You are viewing a plain text version of this content. The canonical link for it is here.
Posted to common-user@hadoop.apache.org by bharath v <bh...@gmail.com> on 2009/10/02 12:29:32 UTC
Cascading jobs in hadoop
Hi all,
I have a set of map red jobs which need to be cascaded ,i.e, output of MR
job1 is the input of MR job2. etc..
Can anyone point me to the corresponding classes in hadoop 0.20.0 API?
I have seen "x.addDependingJob(y)" function in the yahoo's hadoop tutorial
but that is for the older versions..
What is the similar thing in 0.20.0 API?
Any help is appreciated ,
Thanks
bharath.v
ug3
IIIT Hyderabad!
Re: Cascading jobs in hadoop
Posted by Kevin Weil <ke...@gmail.com>.
Bharath,
The mapred package is largely deprecated, as hadoop is moving towards the
mapreduce package. Use mapreduce for any new jobs you write, because mapred
will go away in some future release. For now, both are there to give
developers time to rewrite existing older jobs.
Kevin
On Sat, Oct 3, 2009 at 10:29 AM, bharath vissapragada <
bharat_v@students.iiit.ac.in> wrote:
> Tom and Chris ,
>
> Thanks for your replies .. I have seen thr o.a.h.mapred.jobcontrol.Job
> and o.a.h.mapreduce.Job .. Only one of them has the above option of
> adding a dependent Jobs .. Can anyone tell me the difference between
> "mapred" and "mapreduce" packages ..

• [Listed entries]:
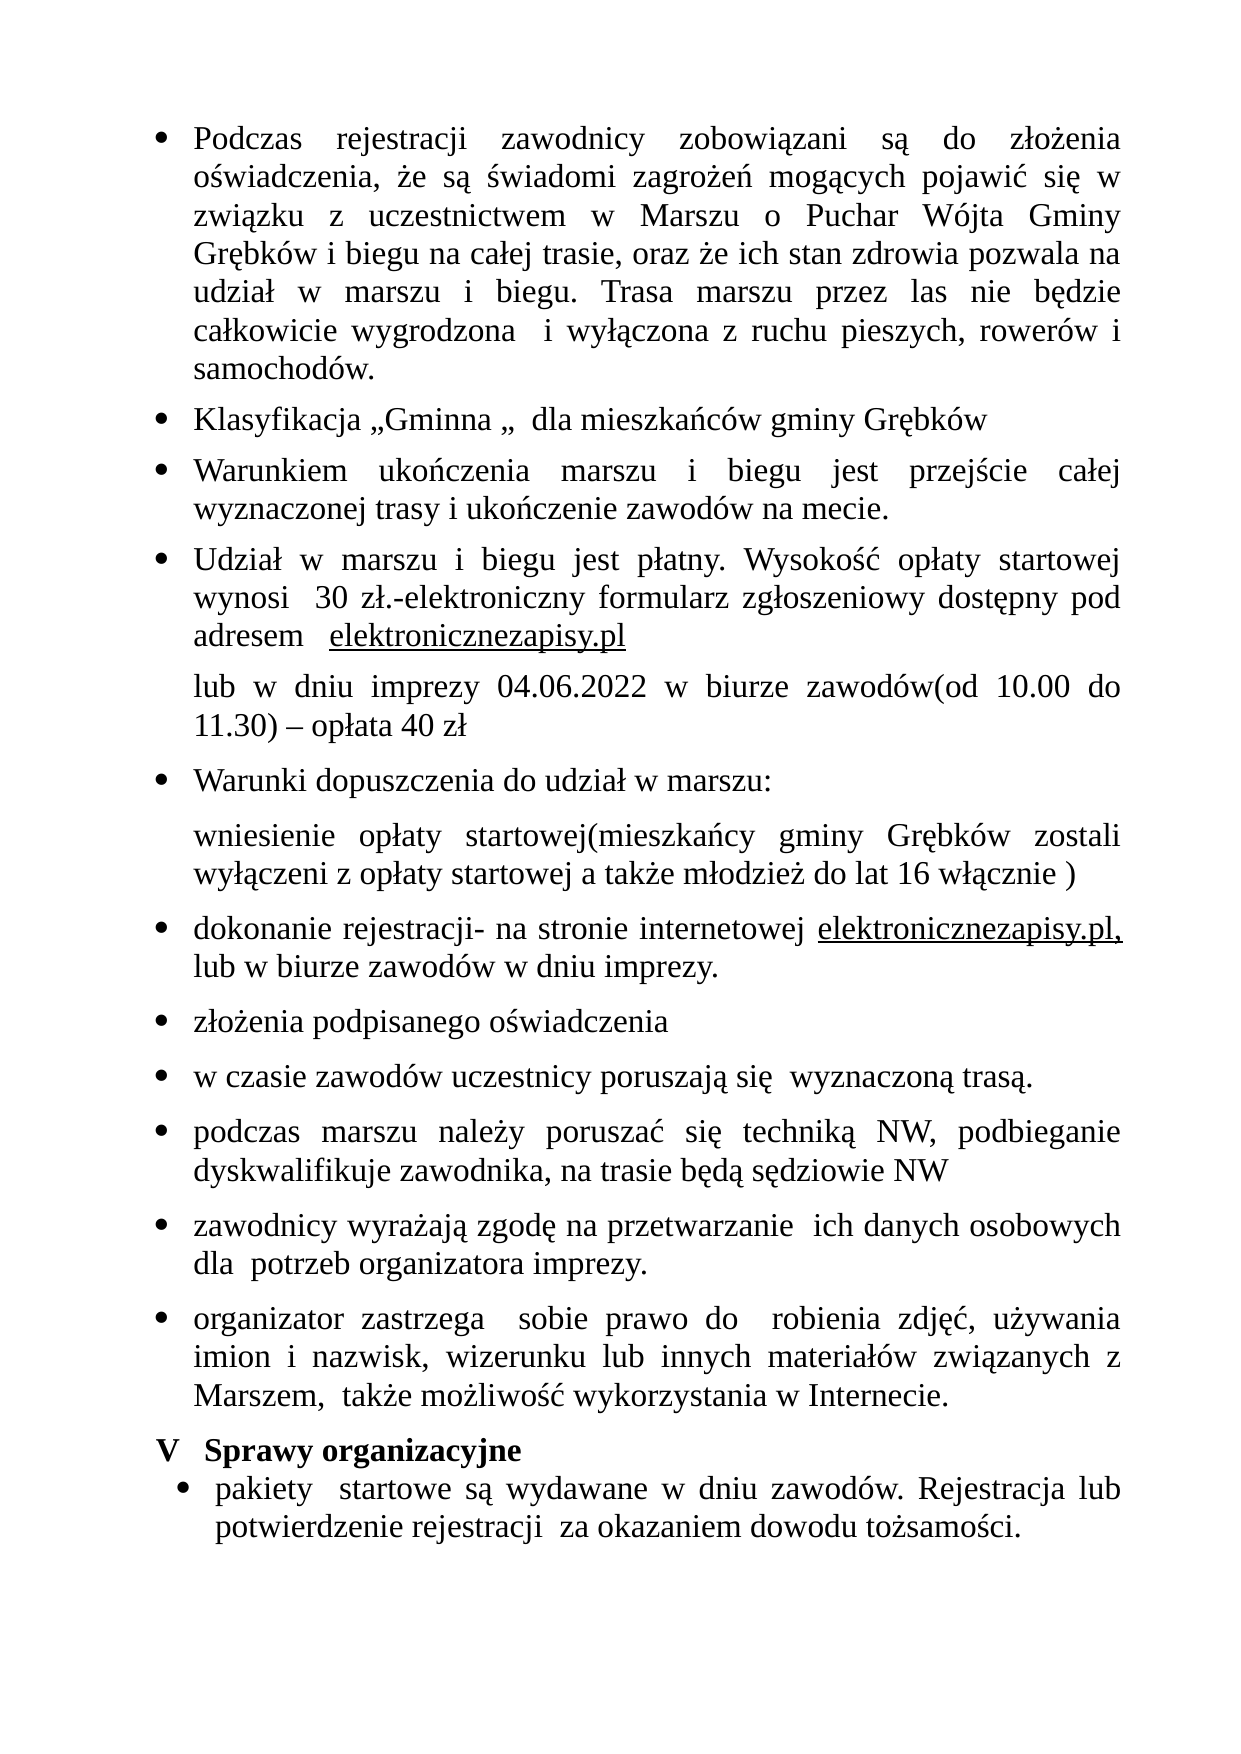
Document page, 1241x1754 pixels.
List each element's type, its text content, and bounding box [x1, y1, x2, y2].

list pakiety startowe są wydawane w dniu zawodów. Rejestracja lub potwierdzenie rejestracji za okazaniem dowodu tożsamości. [177, 1468, 1122, 1545]
list Klasyfikacja „Gminna „ dla mieszkańców gminy Grębków [156, 399, 1122, 437]
list lub w dniu imprezy 04.06.2022 w biurze zawodów(od 10.00 do 11.30) – opłata 40 zł [193, 666, 1122, 743]
list zawodnicy wyrażają zgodę na przetwarzanie ich danych osobowych dla potrzeb organizatora imprezy. [156, 1205, 1122, 1281]
list dokonanie rejestracji- na stronie internetowej elektronicznezapisy.pl, lub w biurze zawodów w dniu imprezy. [156, 908, 1122, 985]
list Udział w marszu i biegu jest płatny. Wysokość opłaty startowej wynosi 30 zł.-elektroniczny formularz zgłoszeniowy dostępny pod adresem elektronicznezapisy.pl [156, 539, 1122, 654]
list złożenia podpisanego oświadczenia [156, 1001, 1122, 1040]
list organizator zastrzega sobie prawo do robienia zdjęć, używania imion i nazwisk, wizerunku lub innych materiałów związanych z Marszem, także możliwość wykorzystania w Internecie. [156, 1298, 1122, 1413]
list Warunki dopuszczenia do udział w marszu: [156, 760, 1122, 798]
list w czasie zawodów uczestnicy poruszają się wyznaczoną trasą. [156, 1056, 1122, 1095]
list Podczas rejestracji zawodnicy zobowiązani są do złożenia oświadczenia, że są świadomi zagrożeń mogących pojawić się w związku z uczestnictwem w Marszu o Puchar Wójta Gminy Grębków i biegu na całej trasie, oraz że ich stan zdrowia pozwala na udział w marszu i biegu. Trasa marszu przez las nie będzie całkowicie wygrodzona i wyłączona z ruchu pieszych, rowerów i samochodów. [156, 118, 1122, 386]
list Warunkiem ukończenia marszu i biegu jest przejście całej wyznaczonej trasy i ukończenie zawodów na mecie. [156, 450, 1122, 526]
list wniesienie opłaty startowej(mieszkańcy gminy Grębków zostali wyłączeni z opłaty startowej a także młodzież do lat 16 włącznie ) [193, 815, 1122, 891]
text V Sprawy organizacyjne [156, 1430, 1122, 1468]
list podczas marszu należy poruszać się techniką NW, podbieganie dyskwalifikuje zawodnika, na trasie będą sędziowie NW [156, 1111, 1122, 1188]
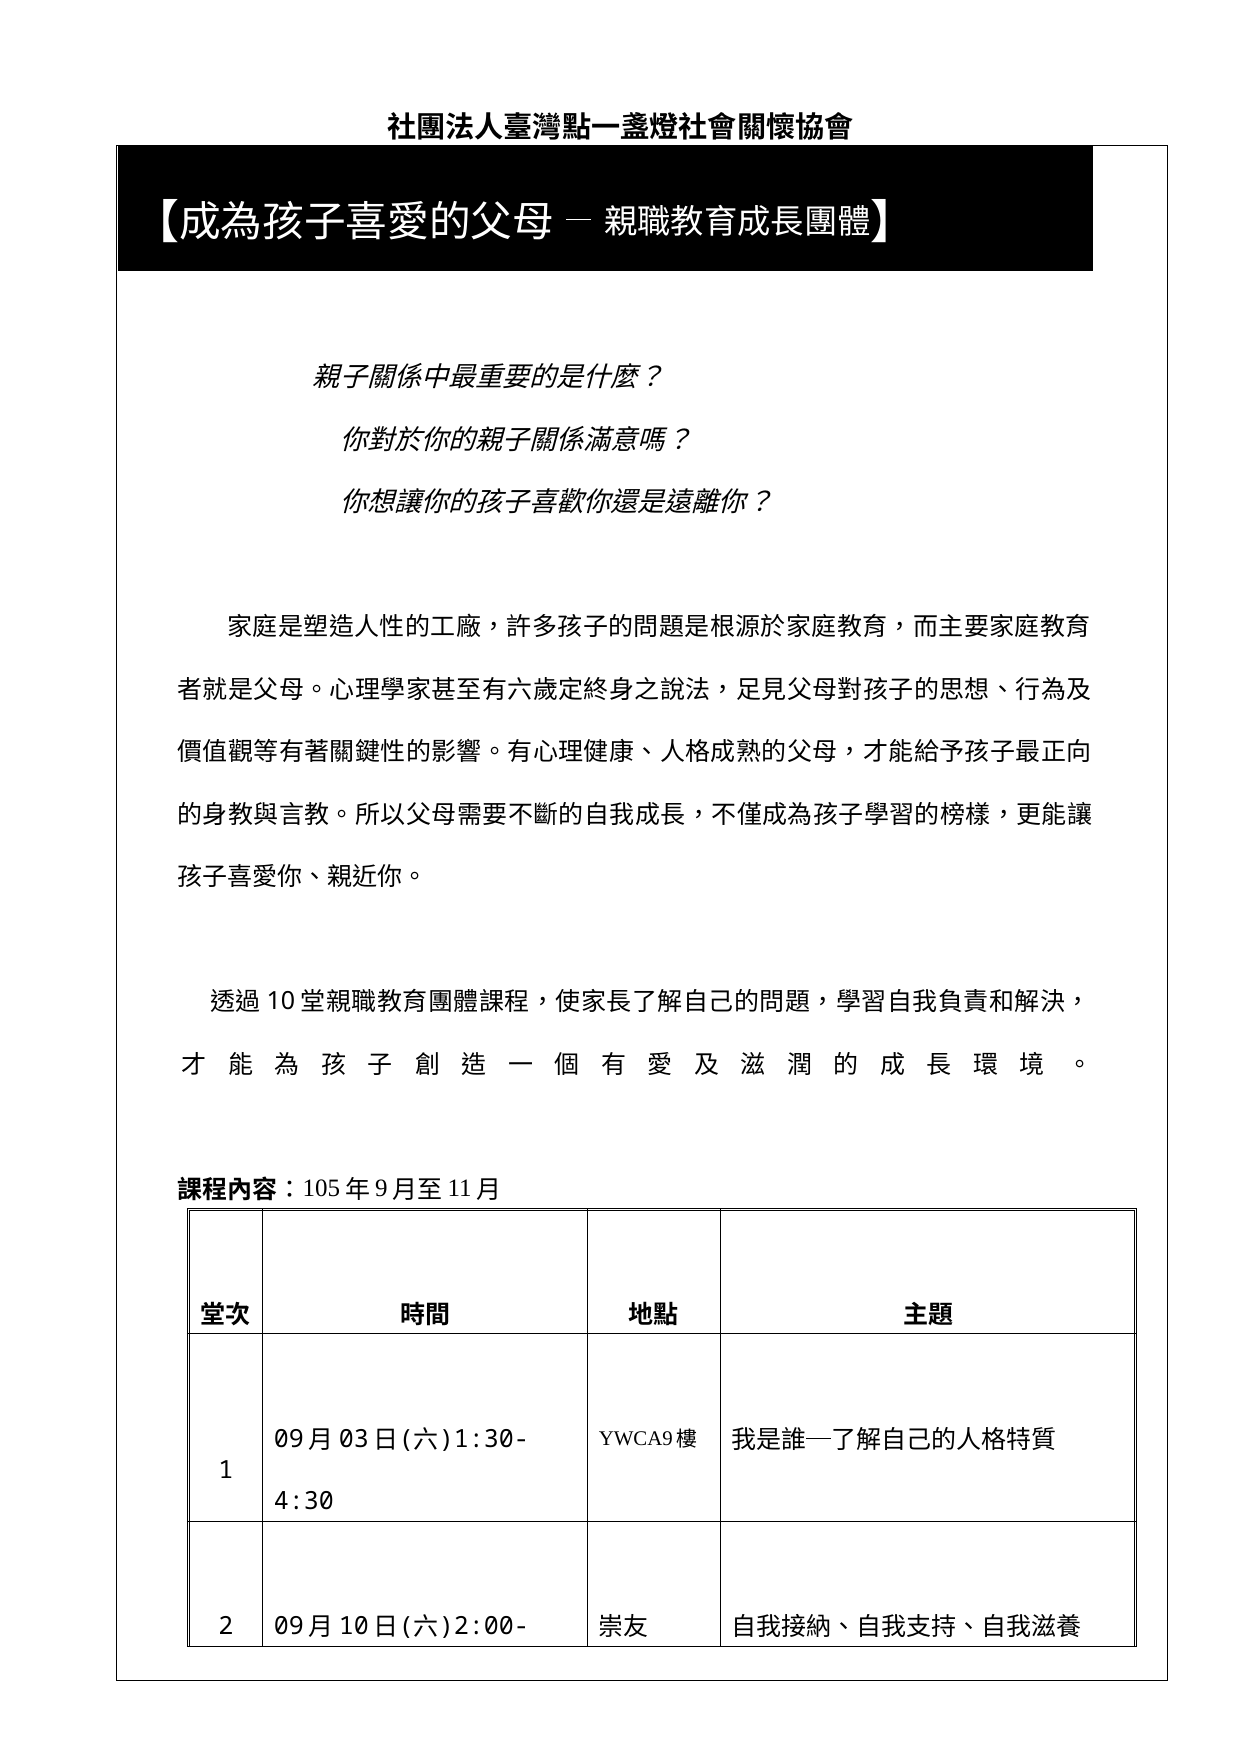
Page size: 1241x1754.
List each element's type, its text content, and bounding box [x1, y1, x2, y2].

table_cell 自我接納、自我支持、自我滋養 [721, 1522, 1134, 1646]
text 家庭是塑造人性的工廠，許多孩子的問題是根源於家庭教育，而主要家庭教育者就是父母。心理學家甚至有六歲定終身之說法，足見父母對孩子的思想、行為及價值觀等有著關鍵性的影響。有心理健康、人格成熟的父母，才能給予孩子最正向的身教與言教。所以父母需要不斷的自我成長，不僅成為孩子學習的榜樣，更能讓孩子喜愛你、親近你。 [177, 583, 1093, 896]
table_header 地點 [588, 1211, 720, 1333]
table_cell 09月10日(六)2:00- [263, 1522, 587, 1646]
table_cell 09月03日(六)1:30-4:30 [263, 1334, 587, 1521]
table_cell YWCA9樓 [588, 1334, 720, 1521]
table_cell 我是誰─了解自己的人格特質 [721, 1334, 1134, 1521]
text 親子關係中最重要的是什麼？ 你對於你的親子關係滿意嗎？ 你想讓你的孩子喜歡你還是遠離你？ [177, 333, 1093, 521]
text 社團法人臺灣點一盞燈社會關懷協會 [148, 83, 1093, 145]
table_cell 1 [190, 1334, 262, 1521]
table_cell 崇友 [588, 1522, 720, 1646]
table_header 時間 [263, 1211, 587, 1333]
text 課程內容：105年9月至11月 [177, 1146, 1093, 1208]
text 【成為孩子喜愛的父母 ─ 親職教育成長團體】 [118, 146, 1093, 271]
table_header 堂次 [190, 1211, 262, 1333]
table_header 主題 [721, 1211, 1134, 1333]
table_cell 2 [190, 1522, 262, 1646]
text 透過10堂親職教育團體課程，使家長了解自己的問題，學習自我負責和解決，才能為孩子創造一個有愛及滋潤的成長環境。 [181, 958, 1093, 1146]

• [Short task]: Carry on the thread about cascading jobs in Hadoop from its last line.

• [Reply to the task]:
>
> Thanks in advance
>
> On 10/2/09, Chris K Wensel <ch...@wensel.net> wrote:
> > You might find the Cascading project quite useful in this regard.
> >
> > http://www.cascading.org/
> >
> > using MapReduceFlow and CascadeConnector classes, you can chain
> > arbitrary MR jobs together. Cascading will determine the dependencies,
> > if any, and run the jobs in topological order (independent jobs will
> > be submitted to run in parallel).
> >
> > you may also find writing your own MR jobs by hand tedious and
> > brittle. Cascading can help you there as well.
> >
> > cheers,
> > chris
> >
> > On Oct 2, 2009, at 3:29 AM, bharath v wrote:
> >
> >> Hi all,
> >>
> >> I have a set of map red jobs which need to be cascaded ,i.e, output
> >> of MR
> >> job1 is the input of MR job2. etc..
> >>
> >> Can anyone point me to the corresponding classes in hadoop 0.20.0 API?
> >>
> >> I have seen "x.addDependingJob(y)" function in the yahoo's hadoop
> >> tutorial
> >> but that is for the older versions..
> >> What is the similar thing in 0.20.0 API?
> >>
> >> Any help is appreciated ,
> >>
> >> Thanks
> >> bharath.v
> >> ug3
> >> IIIT Hyderabad!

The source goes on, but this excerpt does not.